Zebulon Huset

Rapid, Unscheduled Disassembly

                                                      “Mission controllers lost contact with the spacecraft within 8
                                                       1/2 minutes of its flight before determining that it was
                                                       destroyed in what the company called a ‘rapid unscheduled
                                                       disassembly.’”

A Starship exploded today—I can empathize.
It scattered sparkler streaks across the sky
for those awake, outside, and looking up,
and in one of many ‘right spots’. Sometimes
it feels like everywhere is the wrong spot.
Sometimes time extends from week to week
so the ‘ends’ are winnowed into slivers
straining to hold back the torrent of Monday.

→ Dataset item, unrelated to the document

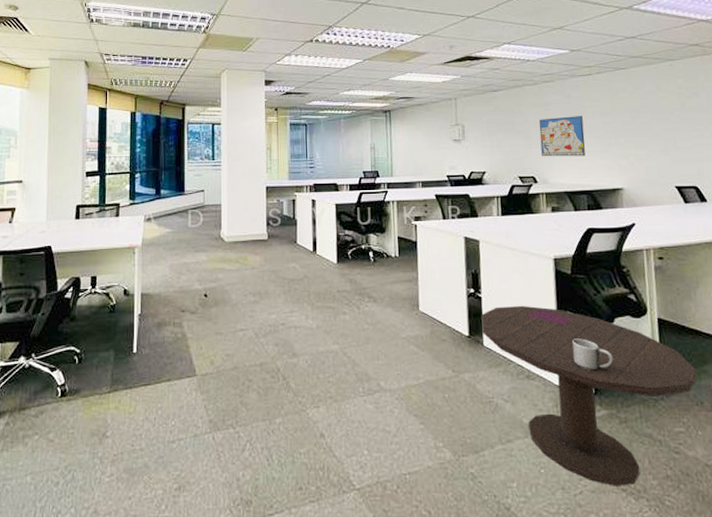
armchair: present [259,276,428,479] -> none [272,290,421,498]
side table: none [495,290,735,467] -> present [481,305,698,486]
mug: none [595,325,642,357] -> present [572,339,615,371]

Dams bulging, stretched transparent
until every weekend hour is spent staring
at the imminent disaster wondering when?
rather than if. They caught the booster,
chopsticked it back to safety like a token
of normalcy, of progress toward the future.

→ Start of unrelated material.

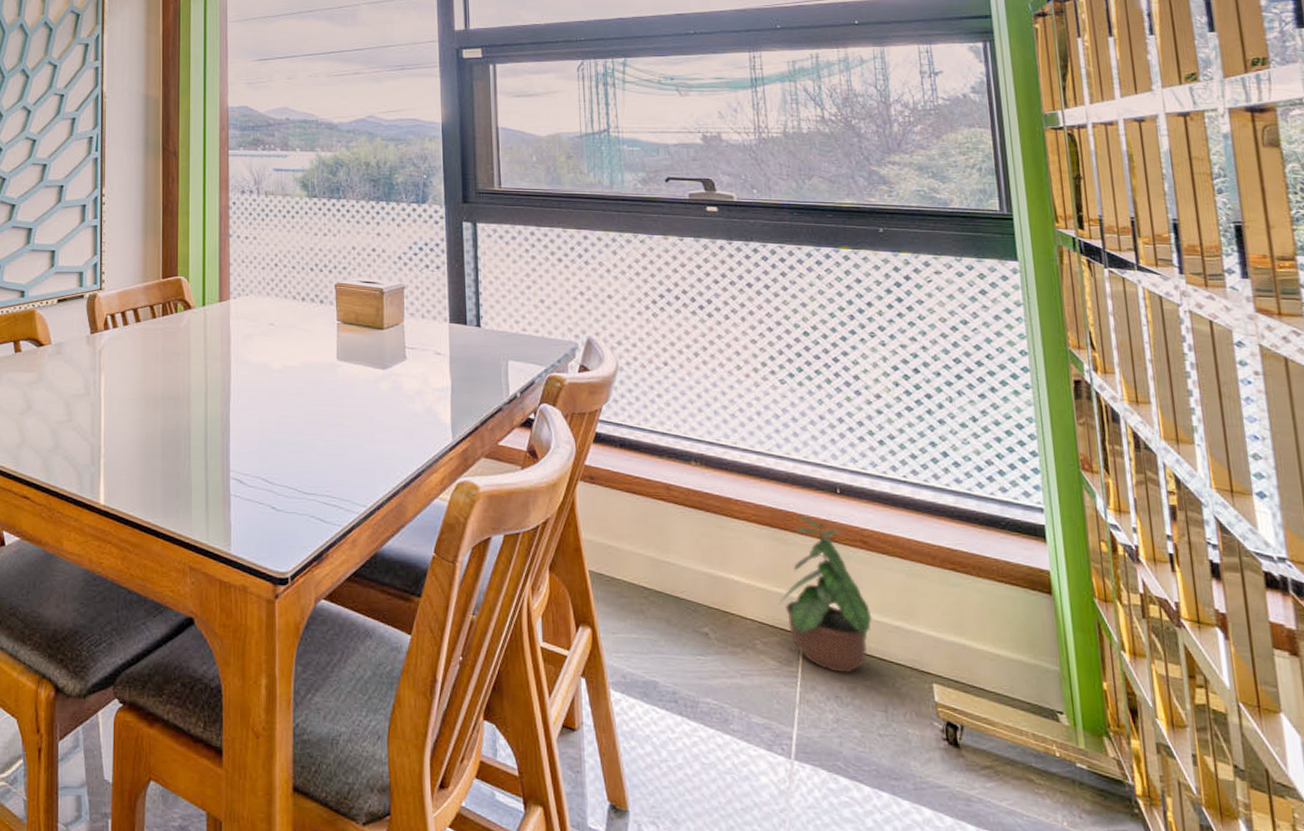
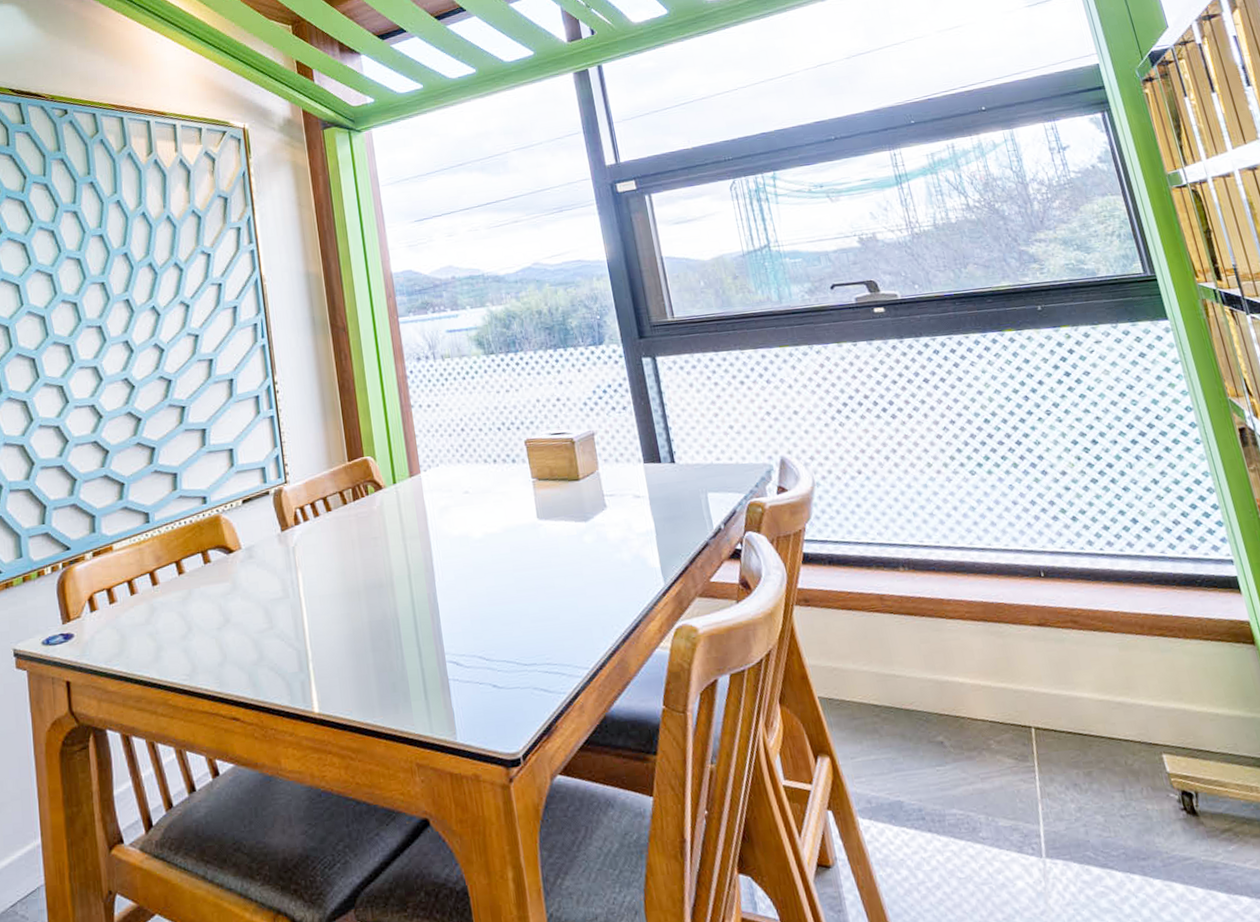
potted plant: present [778,516,872,674] -> none [1005,604,1096,760]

No humans aboard, no sweet Laika doomed
from the jump, this flight was still a test
but I feel for the mostly-empty vessel. I feel
like a mostly-empty vessel, more often
than I feel like weighing if it’s half-full or
the other. The malaise comes from afar
with its seed crystal of meh. The good news?
We can launch anew. We can recycle,
try again, see tomorrow as another day,
an untarnished snowy field boxed in
only by its boundless possibilities—
and I’m told, in the infinite multiverses
whitecoats keep yammering on about,
at least one of them will see the Starship
spontaneously reassemble, will see
a tomorrow on my calendar that doesn’t feel
like an opportunity to burst into fiery pieces
without warning or even an obvious cause.